The eventful life of a Civil War orphan

Lee Smith's new novel returns to the travails of Reconstruction-era North Carolina.

"I live in a house of ghosts." That's the statement with which the plucky, orphaned heroine of Lee Smith's twelfth novel, On Agate Hill, inaugurates her diary in 1872.

"I don't want to be an angel any more than I want to be a ghost girl," Molly Petree adds in a later entry. "I want to be a real girl and live as hard as I can in this world.... I want to live so hard and love so much I will use myself all the way up like a candle...."

Smith is known and loved for rich storytelling that spans decades and captures the vibrant voices of impoverished but strong women in southern Appalachia. In novels such as "Fair and Tender Ladies" and "Oral History" she reaches deep into a region and a late 19th-century world in which infant mortality was just as common as schooling was spotty.

Her last novel, "The Last Girls" (2002), was something of an exception, a southern "Uncommon Women and Others" or "The Group" about four 1965 graduates of Agnes Scott College who reunite 24 years later to scatter the ashes of their dynamic but troubled ringleader on the Mississippi River in homage to the rafting trip they took after graduation.

Although more contemporary than her best-known work, it too focuses on the often unpredictable and difficult trajectories of women's lives.

While "The Last Girls" interweaves stories of five different women, "On Agate Hill" returns to post-Civil War North Carolina and the life of just one woman, conveyed mainly through diary entries, letters, and legal testimony.

But true to her aspirations, Molly Petree's life goes through so many twists and turns that she can just as well be said to have lived several. Smith, likewise, tries to cram enough material for several novels into this one. Molly's difficult odyssey takes her from a ruined plantation and decimated family in the defeated, wrecked South to a girls' boarding school to mountain life and remote one-room schoolhouses on the Tennessee border.

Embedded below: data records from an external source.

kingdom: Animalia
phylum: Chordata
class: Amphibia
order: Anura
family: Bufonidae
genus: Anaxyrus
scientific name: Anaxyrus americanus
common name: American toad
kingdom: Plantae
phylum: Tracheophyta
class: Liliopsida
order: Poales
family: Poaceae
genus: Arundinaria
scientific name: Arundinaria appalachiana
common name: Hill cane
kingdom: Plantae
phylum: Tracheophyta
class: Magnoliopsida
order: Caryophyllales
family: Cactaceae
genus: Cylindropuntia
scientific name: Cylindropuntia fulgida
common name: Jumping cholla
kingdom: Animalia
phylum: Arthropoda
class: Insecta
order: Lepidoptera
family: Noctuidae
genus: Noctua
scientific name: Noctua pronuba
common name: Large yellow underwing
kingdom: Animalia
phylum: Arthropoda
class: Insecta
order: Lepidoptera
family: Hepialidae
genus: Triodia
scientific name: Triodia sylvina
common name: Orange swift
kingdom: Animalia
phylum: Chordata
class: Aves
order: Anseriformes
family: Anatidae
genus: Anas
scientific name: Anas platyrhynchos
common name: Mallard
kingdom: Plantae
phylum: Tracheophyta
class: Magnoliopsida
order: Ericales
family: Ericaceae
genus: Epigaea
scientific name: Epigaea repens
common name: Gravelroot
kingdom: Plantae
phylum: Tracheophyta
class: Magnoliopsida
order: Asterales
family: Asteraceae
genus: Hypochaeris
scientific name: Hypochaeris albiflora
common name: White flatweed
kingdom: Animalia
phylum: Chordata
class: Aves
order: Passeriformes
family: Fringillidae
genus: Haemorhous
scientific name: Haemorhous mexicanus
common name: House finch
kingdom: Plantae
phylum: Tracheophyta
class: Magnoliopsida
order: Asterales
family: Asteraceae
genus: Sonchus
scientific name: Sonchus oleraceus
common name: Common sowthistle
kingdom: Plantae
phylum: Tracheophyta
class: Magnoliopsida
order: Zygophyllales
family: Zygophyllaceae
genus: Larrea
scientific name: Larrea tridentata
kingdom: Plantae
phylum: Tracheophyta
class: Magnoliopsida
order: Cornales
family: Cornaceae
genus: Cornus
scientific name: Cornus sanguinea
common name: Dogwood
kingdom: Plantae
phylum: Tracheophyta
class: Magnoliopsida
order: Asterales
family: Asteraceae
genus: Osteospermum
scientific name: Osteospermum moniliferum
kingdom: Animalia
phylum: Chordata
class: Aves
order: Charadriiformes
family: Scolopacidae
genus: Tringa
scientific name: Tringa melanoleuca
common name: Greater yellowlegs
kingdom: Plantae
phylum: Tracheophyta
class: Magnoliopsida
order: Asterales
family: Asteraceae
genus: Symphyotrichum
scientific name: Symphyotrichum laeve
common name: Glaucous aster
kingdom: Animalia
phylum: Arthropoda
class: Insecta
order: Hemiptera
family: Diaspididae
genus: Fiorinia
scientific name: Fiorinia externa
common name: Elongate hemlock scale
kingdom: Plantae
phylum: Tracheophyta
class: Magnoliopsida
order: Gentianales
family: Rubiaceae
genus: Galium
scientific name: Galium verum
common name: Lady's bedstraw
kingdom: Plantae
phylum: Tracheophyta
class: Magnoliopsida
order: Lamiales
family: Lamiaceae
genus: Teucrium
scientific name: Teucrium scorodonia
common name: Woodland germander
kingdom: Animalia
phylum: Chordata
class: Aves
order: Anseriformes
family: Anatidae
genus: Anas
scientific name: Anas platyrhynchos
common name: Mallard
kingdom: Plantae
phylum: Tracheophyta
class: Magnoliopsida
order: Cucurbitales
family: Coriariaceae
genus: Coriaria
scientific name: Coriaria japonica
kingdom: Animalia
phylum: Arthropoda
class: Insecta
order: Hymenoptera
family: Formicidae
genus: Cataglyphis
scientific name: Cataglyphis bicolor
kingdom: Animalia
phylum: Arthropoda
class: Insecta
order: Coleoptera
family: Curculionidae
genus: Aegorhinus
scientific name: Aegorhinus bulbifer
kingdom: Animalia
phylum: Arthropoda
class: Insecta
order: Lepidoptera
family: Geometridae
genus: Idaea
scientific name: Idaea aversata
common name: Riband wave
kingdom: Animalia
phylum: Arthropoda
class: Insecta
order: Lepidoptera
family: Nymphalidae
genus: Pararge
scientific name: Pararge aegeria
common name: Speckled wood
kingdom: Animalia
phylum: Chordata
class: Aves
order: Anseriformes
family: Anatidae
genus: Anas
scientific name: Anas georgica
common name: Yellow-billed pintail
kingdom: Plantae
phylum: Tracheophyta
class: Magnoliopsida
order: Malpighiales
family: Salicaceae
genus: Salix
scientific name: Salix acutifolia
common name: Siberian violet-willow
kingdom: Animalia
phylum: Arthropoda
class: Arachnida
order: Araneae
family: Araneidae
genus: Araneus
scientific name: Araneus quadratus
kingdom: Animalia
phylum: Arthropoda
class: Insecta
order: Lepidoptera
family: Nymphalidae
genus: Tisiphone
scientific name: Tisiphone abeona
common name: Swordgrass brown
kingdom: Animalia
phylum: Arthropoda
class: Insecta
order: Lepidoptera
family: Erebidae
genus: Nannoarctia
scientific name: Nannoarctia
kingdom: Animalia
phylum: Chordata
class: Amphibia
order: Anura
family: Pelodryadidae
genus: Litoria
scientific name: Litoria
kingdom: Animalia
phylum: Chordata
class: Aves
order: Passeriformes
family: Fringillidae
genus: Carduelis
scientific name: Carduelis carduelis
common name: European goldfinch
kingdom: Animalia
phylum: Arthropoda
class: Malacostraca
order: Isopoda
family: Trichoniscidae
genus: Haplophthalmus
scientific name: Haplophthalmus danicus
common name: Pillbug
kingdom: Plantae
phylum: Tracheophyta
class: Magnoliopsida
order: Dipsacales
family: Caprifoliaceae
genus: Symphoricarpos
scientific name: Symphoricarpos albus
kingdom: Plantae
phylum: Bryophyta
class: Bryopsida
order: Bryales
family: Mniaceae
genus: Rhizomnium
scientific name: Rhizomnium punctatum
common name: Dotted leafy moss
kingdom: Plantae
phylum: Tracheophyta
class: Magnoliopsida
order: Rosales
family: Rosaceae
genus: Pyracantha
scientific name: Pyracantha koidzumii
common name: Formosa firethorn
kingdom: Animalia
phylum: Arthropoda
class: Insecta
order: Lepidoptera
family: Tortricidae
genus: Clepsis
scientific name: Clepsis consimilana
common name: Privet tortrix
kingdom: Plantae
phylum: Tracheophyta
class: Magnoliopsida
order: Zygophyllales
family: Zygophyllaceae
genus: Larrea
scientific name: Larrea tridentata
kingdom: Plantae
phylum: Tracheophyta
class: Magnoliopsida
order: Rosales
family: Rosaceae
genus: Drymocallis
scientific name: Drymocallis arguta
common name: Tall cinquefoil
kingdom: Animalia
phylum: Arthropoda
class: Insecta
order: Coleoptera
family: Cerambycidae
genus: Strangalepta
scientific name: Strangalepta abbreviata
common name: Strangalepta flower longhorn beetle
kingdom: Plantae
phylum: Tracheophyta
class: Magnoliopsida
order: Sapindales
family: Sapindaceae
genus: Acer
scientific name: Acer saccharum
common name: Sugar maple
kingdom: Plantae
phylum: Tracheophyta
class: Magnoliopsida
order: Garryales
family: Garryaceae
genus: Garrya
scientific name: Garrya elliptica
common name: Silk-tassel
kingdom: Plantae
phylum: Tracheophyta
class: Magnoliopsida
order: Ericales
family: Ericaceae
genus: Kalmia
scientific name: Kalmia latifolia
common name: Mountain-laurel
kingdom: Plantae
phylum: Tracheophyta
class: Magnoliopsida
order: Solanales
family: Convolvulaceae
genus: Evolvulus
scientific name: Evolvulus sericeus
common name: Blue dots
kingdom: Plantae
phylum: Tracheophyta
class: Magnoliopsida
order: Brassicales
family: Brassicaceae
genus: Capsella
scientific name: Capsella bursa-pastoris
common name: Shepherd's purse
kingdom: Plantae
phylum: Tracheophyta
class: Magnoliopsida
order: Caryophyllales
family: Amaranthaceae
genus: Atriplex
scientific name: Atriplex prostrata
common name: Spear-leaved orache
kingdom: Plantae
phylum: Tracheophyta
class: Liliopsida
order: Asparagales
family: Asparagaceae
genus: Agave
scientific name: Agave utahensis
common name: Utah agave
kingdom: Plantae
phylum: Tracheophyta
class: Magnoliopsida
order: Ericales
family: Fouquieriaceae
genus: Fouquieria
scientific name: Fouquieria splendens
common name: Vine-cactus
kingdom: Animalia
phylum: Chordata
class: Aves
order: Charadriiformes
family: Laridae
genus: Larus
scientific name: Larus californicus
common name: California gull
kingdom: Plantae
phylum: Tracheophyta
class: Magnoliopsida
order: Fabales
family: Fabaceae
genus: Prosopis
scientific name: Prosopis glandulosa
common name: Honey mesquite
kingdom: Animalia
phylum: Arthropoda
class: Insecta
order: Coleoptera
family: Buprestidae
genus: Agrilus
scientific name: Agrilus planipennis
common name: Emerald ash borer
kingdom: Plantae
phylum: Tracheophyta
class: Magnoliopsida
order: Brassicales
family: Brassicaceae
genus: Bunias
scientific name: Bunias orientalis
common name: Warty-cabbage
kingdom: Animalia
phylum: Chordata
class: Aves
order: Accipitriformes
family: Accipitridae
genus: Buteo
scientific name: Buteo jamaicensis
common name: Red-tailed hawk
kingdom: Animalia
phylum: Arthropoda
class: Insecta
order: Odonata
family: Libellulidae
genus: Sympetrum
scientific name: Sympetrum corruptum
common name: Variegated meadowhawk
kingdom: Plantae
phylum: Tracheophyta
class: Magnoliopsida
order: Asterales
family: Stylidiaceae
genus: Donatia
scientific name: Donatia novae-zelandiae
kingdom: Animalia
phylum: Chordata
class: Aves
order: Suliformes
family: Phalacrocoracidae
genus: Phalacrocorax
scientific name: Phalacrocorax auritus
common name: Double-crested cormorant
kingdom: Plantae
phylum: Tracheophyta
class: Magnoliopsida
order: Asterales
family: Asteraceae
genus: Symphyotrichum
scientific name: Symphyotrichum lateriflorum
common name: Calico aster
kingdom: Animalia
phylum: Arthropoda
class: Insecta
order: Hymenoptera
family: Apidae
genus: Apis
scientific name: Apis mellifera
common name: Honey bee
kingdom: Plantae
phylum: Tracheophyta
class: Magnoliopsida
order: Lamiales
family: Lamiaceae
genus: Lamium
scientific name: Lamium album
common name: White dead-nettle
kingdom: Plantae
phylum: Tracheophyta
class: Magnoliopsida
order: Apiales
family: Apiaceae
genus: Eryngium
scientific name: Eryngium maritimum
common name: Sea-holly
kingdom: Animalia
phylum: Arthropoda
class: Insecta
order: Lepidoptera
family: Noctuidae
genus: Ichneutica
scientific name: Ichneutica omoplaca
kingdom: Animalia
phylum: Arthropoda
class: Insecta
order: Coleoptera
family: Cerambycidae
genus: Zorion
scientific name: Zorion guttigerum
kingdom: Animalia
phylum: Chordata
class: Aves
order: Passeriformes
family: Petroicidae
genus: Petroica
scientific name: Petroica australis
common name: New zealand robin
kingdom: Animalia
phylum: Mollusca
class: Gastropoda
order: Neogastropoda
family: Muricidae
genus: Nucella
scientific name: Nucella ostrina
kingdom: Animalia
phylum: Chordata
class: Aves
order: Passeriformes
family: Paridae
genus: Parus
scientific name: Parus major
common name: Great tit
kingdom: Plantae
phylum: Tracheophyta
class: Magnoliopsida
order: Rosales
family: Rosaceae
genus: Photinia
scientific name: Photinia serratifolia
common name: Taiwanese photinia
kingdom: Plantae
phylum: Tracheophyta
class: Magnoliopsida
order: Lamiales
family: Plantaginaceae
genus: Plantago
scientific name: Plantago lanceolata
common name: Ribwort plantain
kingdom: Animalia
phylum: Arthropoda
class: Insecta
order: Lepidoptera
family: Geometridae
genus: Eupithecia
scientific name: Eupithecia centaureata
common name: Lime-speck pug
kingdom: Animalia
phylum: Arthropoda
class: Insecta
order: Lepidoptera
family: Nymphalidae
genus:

A tangential sketch hints at the fascinating world of the Confederados, southerners who had nothing more to lose and so sought their fortunes in Brazil.

To frame her saga, Smith resorts to a somewhat strained narrative device that she has used before: a student fulfilling a college assignment – in this case a documentary studies thesis – by considering the material in question.

The Molly Petree memorabilia lands in flaky Tuscany Miller's lap when her estranged, transgender father and his gay lover buy the rundown North Carolina plantation, Agate Hill, and remodel it into a fancy bed-and-breakfast. (Tuscany's father's sex change is one of the more glaring extraneous details in Smith's novel.)

Molly had started her diary on her 13th birthday, enumerating her losses: her parents, a baby brother and sister, and two older brothers killed in the war. Her beloved aunt, who also lost a son at Gettysburg and had another return insane, has recently died in childbirth. Molly's guardian, her desperately bereft uncle, is a sitting duck for his tenant farmer's promiscuous wife, who "wraps her arms around him like a vine. Like poison ivy, is what I think."

Molly is an astute observer, noting, "The things that people really want are the most like to kill them, it seems to me, such as war and babys." It's no wonder she resists marriage, but she's a passionate soul, and ultimately she does succumb to a banjo-strumming fellow free spirit.

Smith captures the hopelessness of reduced circumstances, including frozen wells and food so scarce that hogs are slaughtered and reduced to "everything but the squeal."

When a mysterious benefactor dressed in black (named Simon Black) gallops onto the scene, he swoops Molly off to a boarding school run by a perpetually pregnant, bitter woman who recites Milton while her husband "exercised his Conjugal Rights." The Gatewood Academy section of the novel is, rather heavy-handedly, titled "Paradise Lost."

Simon Black, the Daddy-Long-Legs who makes several shadowy appearances over the decades, is a childhood friend of Molly's mother from the also none-too-subtly named Perdido plantation. The reasons for his interest in Molly's life – not revealed until the end of the novel – turn out to be considerably less compelling than one might imagine.

Smith has a penchant for tying up loose ends, with quick life summaries of even minor characters, including Molly's classmates. Although this has its satisfactions, it makes her ambiguity on several more urgent questions, including the fate of Molly's one true childhood friend and the sequence of events that lands Molly in jail for a time, seem even odder.

Smith is absolutely clear, however, on one thing: the importance of living passionately, with all one's heart – whatever the consequences.

Heller McAlpin is a freelance writer in New York.